MATERIAL FOR THIS EXERCISE:

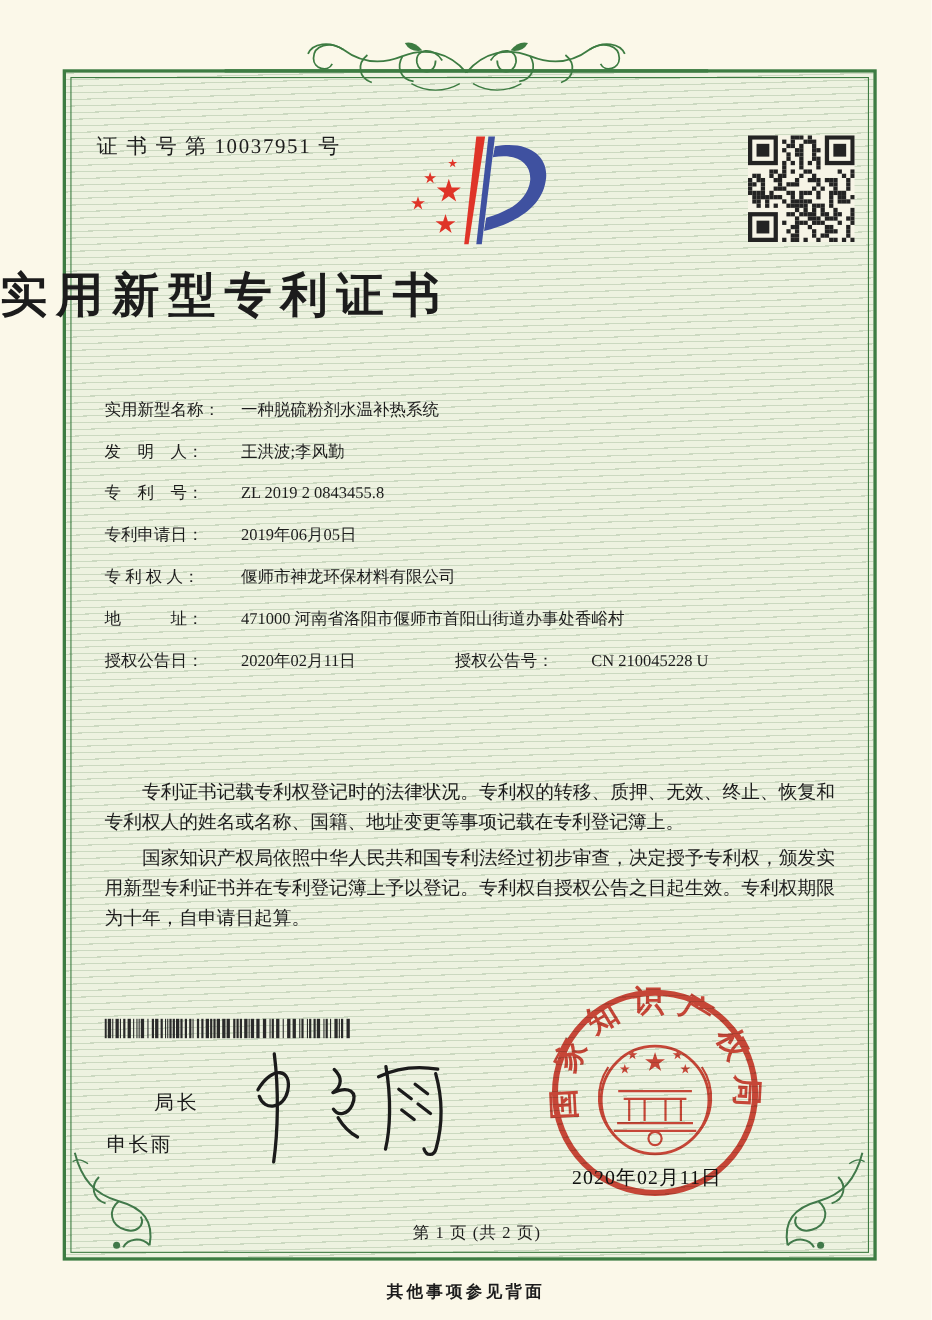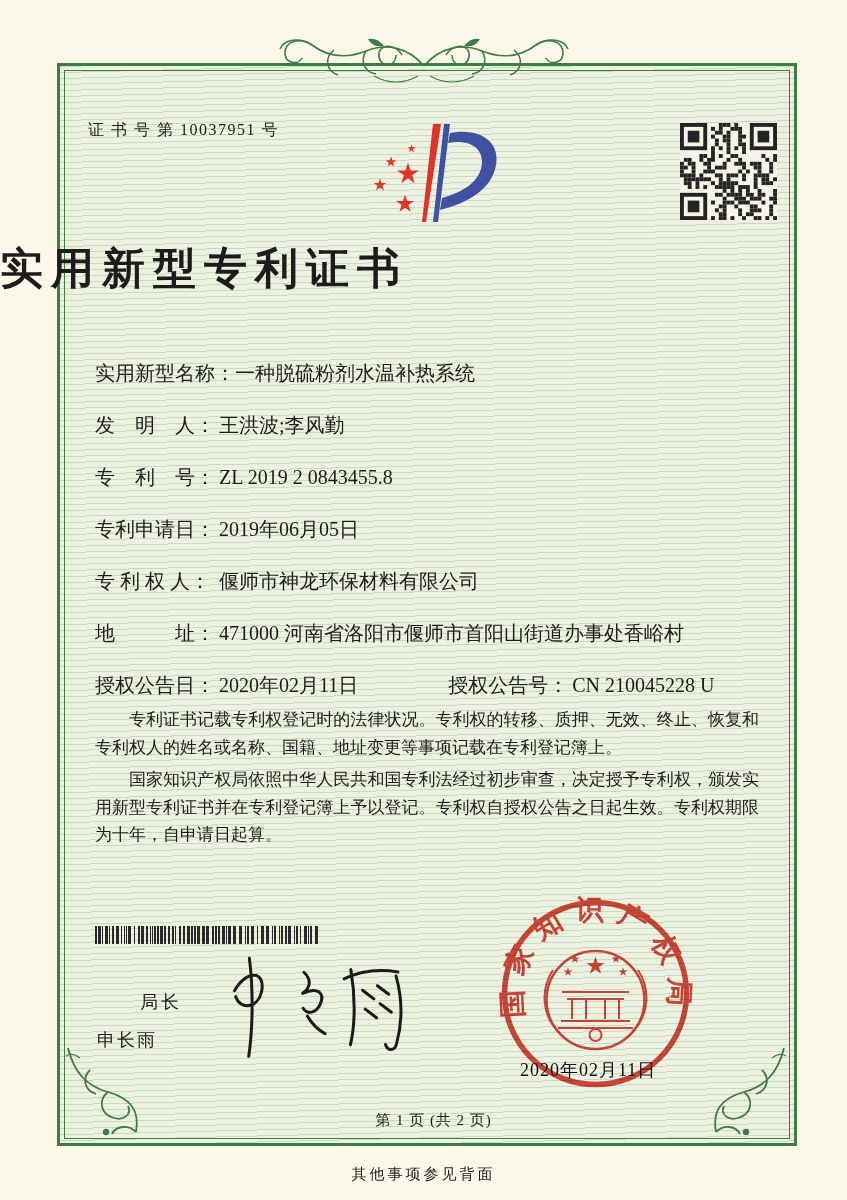--- a/index.html
+++ b/index.html
@@ -20,7 +20,7 @@
   }
   .frame::after{content:"";position:absolute;inset:4px;border:1px solid #3d7c42;pointer-events:none;}
   .abs{position:absolute;}
-  .cert-no{left:88px;top:120px;font-size:16px;letter-spacing:1.5px;}
+  .cert-no{left:88px;top:120px;font-size:19px;letter-spacing:1.5px;}
   .title{left:0;right:0;top:240px;text-align:left;font-size:43px;font-weight:bold;letter-spacing:8px;}
   .fields{left:95px;top:362px;width:668px;display:flex;flex-direction:column;gap:29px;font-size:20px;line-height:23px;}
   .frow{display:flex;white-space:nowrap;}

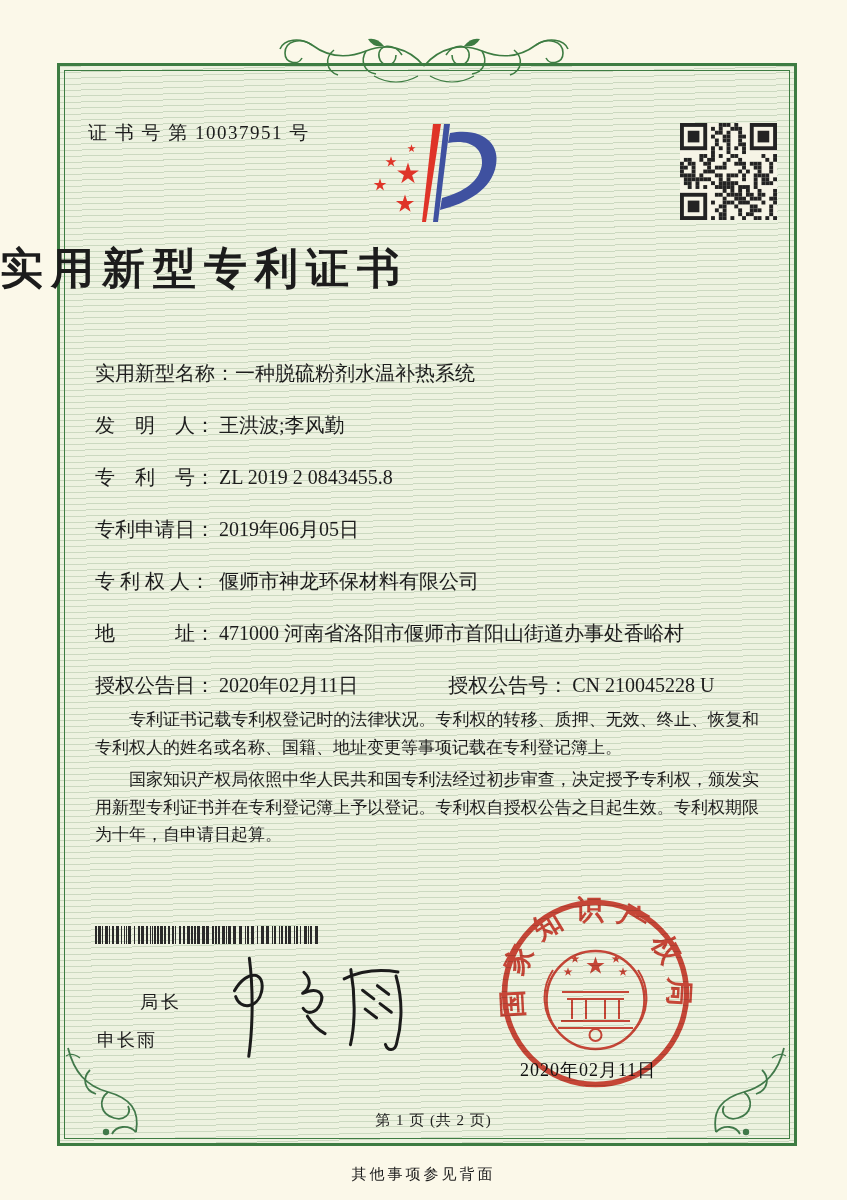--- a/index.html
+++ b/index.html
@@ -22,7 +22,7 @@
   .abs{position:absolute;}
   .cert-no{left:88px;top:120px;font-size:19px;letter-spacing:1.5px;}
   .title{left:0;right:0;top:240px;text-align:left;font-size:43px;font-weight:bold;letter-spacing:8px;}
-  .fields{left:95px;top:362px;width:668px;display:flex;flex-direction:column;gap:29px;font-size:20px;line-height:23px;}
+  .fields{left:95px;top:362px;width:668px;display:flex;flex-direction:column;gap:15px;font-size:15px;line-height:23px;}
   .frow{display:flex;white-space:nowrap;}
   .flabel{display:inline-block;min-width:124px;}
   .pair2{margin-left:90px;}

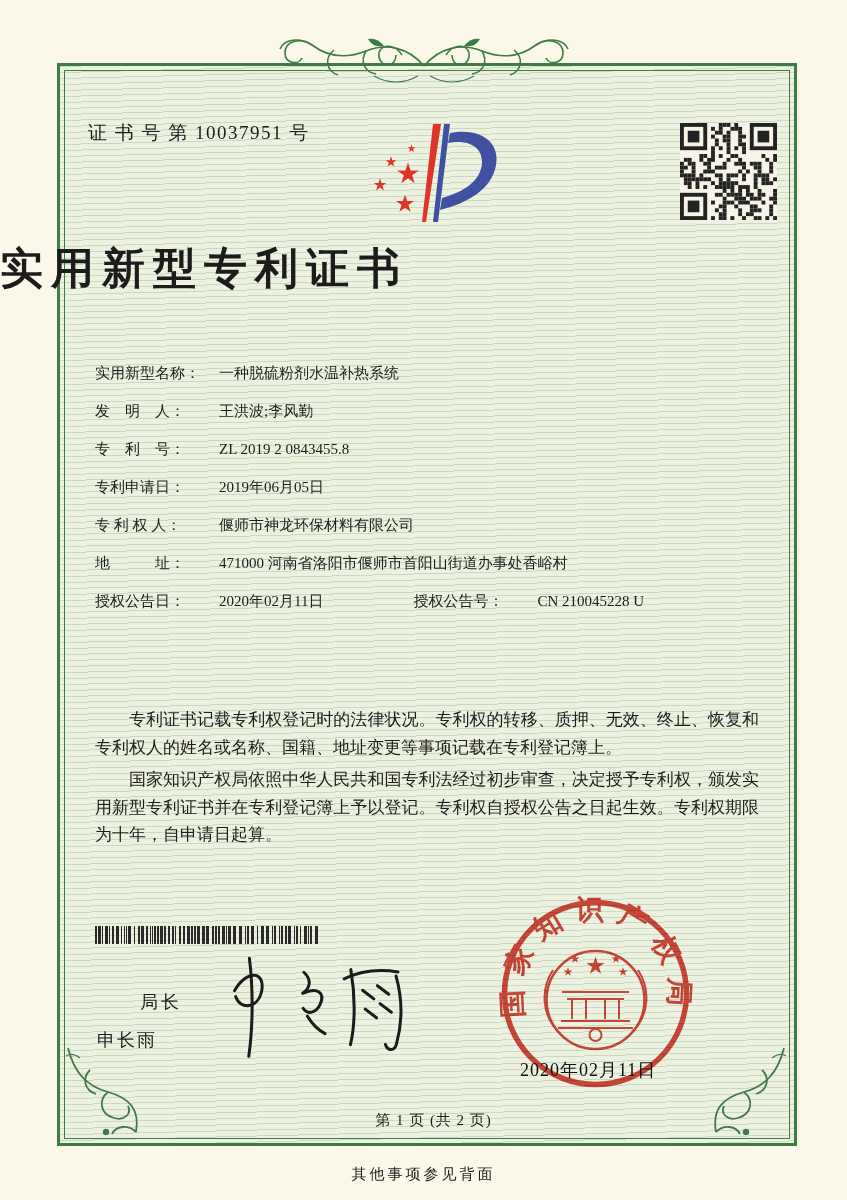--- a/index.html
+++ b/index.html
@@ -35,7 +35,7 @@
   .seal{left:498px;top:896px;}
   .seal-date{left:520px;top:1058px;font-size:18px;letter-spacing:1px;color:#111;}
   .page-info{left:0;right:0;top:1111px;text-align:center;font-size:15px;letter-spacing:1px;padding-left:20px;}
-  .back-note{left:0;right:0;top:1165px;text-align:center;font-size:15px;letter-spacing:3px;}
+  .back-note{left:0;right:0;top:1165px;text-align:center;font-size:15px;letter-spacing:3px;font-weight:bold;}
   .top-orn{left:50%;top:36px;transform:translateX(-50%);}
   .corner-bl{left:62px;top:1044px;}
   .corner-br{left:698px;top:1044px;}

YOUR TASK:
Write out every record above exactly as it stands, but leave out the pictures.

EXPECTED ANSWER:
--- a/index.html
+++ b/index.html
@@ -20,7 +20,7 @@
   }
   .frame::after{content:"";position:absolute;inset:4px;border:1px solid #3d7c42;pointer-events:none;}
   .abs{position:absolute;}
-  .cert-no{left:88px;top:120px;font-size:16px;letter-spacing:1.5px;}
+  .cert-no{left:88px;top:120px;font-size:19px;letter-spacing:1.5px;}
   .title{left:0;right:0;top:240px;text-align:left;font-size:43px;font-weight:bold;letter-spacing:8px;}
   .fields{left:95px;top:362px;width:668px;display:flex;flex-direction:column;gap:29px;font-size:20px;line-height:23px;}
   .frow{display:flex;white-space:nowrap;}

--- a/index.html
+++ b/index.html
@@ -22,7 +22,7 @@
   .abs{position:absolute;}
   .cert-no{left:88px;top:120px;font-size:19px;letter-spacing:1.5px;}
   .title{left:0;right:0;top:240px;text-align:left;font-size:43px;font-weight:bold;letter-spacing:8px;}
-  .fields{left:95px;top:362px;width:668px;display:flex;flex-direction:column;gap:29px;font-size:20px;line-height:23px;}
+  .fields{left:95px;top:362px;width:668px;display:flex;flex-direction:column;gap:15px;font-size:15px;line-height:23px;}
   .frow{display:flex;white-space:nowrap;}
   .flabel{display:inline-block;min-width:124px;}
   .pair2{margin-left:90px;}

--- a/index.html
+++ b/index.html
@@ -35,7 +35,7 @@
   .seal{left:498px;top:896px;}
   .seal-date{left:520px;top:1058px;font-size:18px;letter-spacing:1px;color:#111;}
   .page-info{left:0;right:0;top:1111px;text-align:center;font-size:15px;letter-spacing:1px;padding-left:20px;}
-  .back-note{left:0;right:0;top:1165px;text-align:center;font-size:15px;letter-spacing:3px;}
+  .back-note{left:0;right:0;top:1165px;text-align:center;font-size:15px;letter-spacing:3px;font-weight:bold;}
   .top-orn{left:50%;top:36px;transform:translateX(-50%);}
   .corner-bl{left:62px;top:1044px;}
   .corner-br{left:698px;top:1044px;}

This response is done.